In addition to the mentioned methods, some researchers [41,42,43] used k-means clustering before applying the under-sampling method to determine the type of the majority sample in terms of noise, redundancy, or marginality. Hamidzadeh and his colleagues [44] introduced an under-sampling method based on hyper-rectangle clustering and called their method IRAHC. They removed the central samples and kept the marginal and near-marginal samples.

Huang and colleagues [45] introduced a neural network algorithm (NN_HIDC) for the classification problem of highly imbalanced data. They proposed the generalized gradient descent algorithm. This algorithm is used in re-sampling and re-weighting methods in neural network. They extended the locally controllable bound to reduce the insufficient empirical representation of the positive class. The advantages of this algorithm can be mentioned in its use for any very imbalanced data, and the weaknesses of the algorithm are that the extended gradient of the positive class can only reach the local border and gradient measurement is required for all samples in each iteration. Koziarski [46] introduced a radial under-sampling (RBU) method in the classification problem of imbalanced data. RBU uses the concept of mutual class potential in the under-sampling method. The advantages of the method include reducing the time complexity compared to RBO, being effective on the difficult minority class that includes small disjunct, outliers and small number of samples, overcoming the limitations of neighborhood-based methods.
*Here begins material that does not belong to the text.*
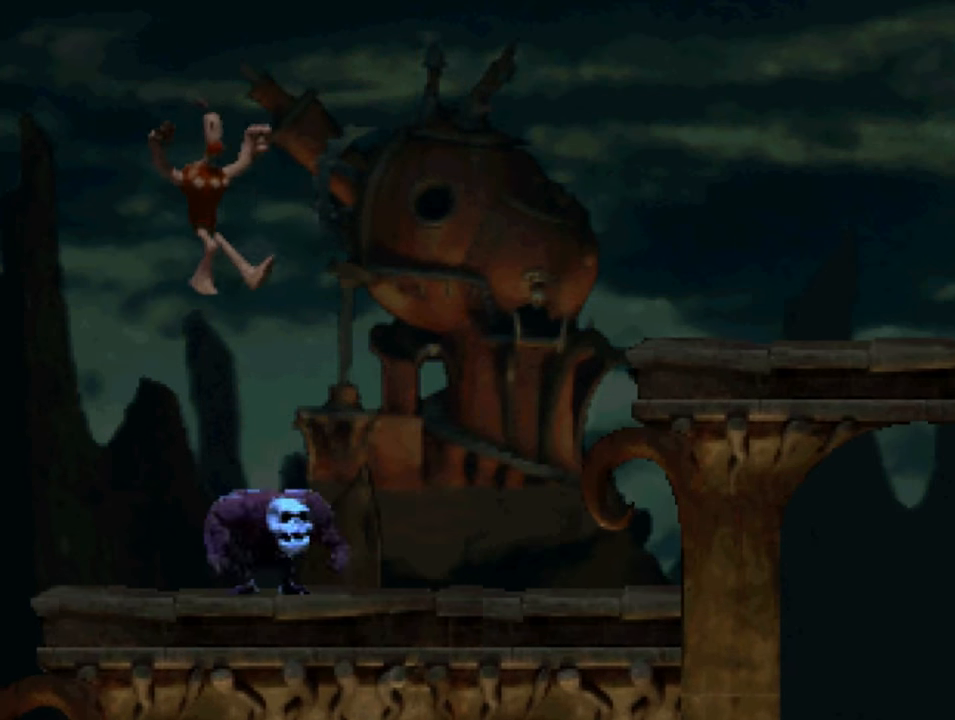
{"buttons": ["CROSS", "SQUARE"], "left_stick": "center", "right_stick": "center", "events": [[216, "DPAD_RIGHT", "down"], [483, "CROSS", "down"], [483, "DPAD_RIGHT", "up"]]}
Sun et al. [47] introduced a radial under-sampling approach with adaptive under-sampling ratio determination. They called their algorithm RBU-AR. This method determines the appropriate under-sampling ratio according to the complexity of the class overlap and does not use the default value of one or trial and error. The advantages of their approach are better performance in high overlap. The weakness of their approach is the lack of application in multi-class problems. Mayabadi and colleagues [48] proposed two density-based algorithms to remove overlap, noise and balance between classes. The first algorithm uses under-sampling technique and the second algorithm uses under-sampling and over-sampling simultaneously. Their method removes high density samples from the majority class. The advantages of their algorithms are maintaining the class structure as much as possible and improving performance.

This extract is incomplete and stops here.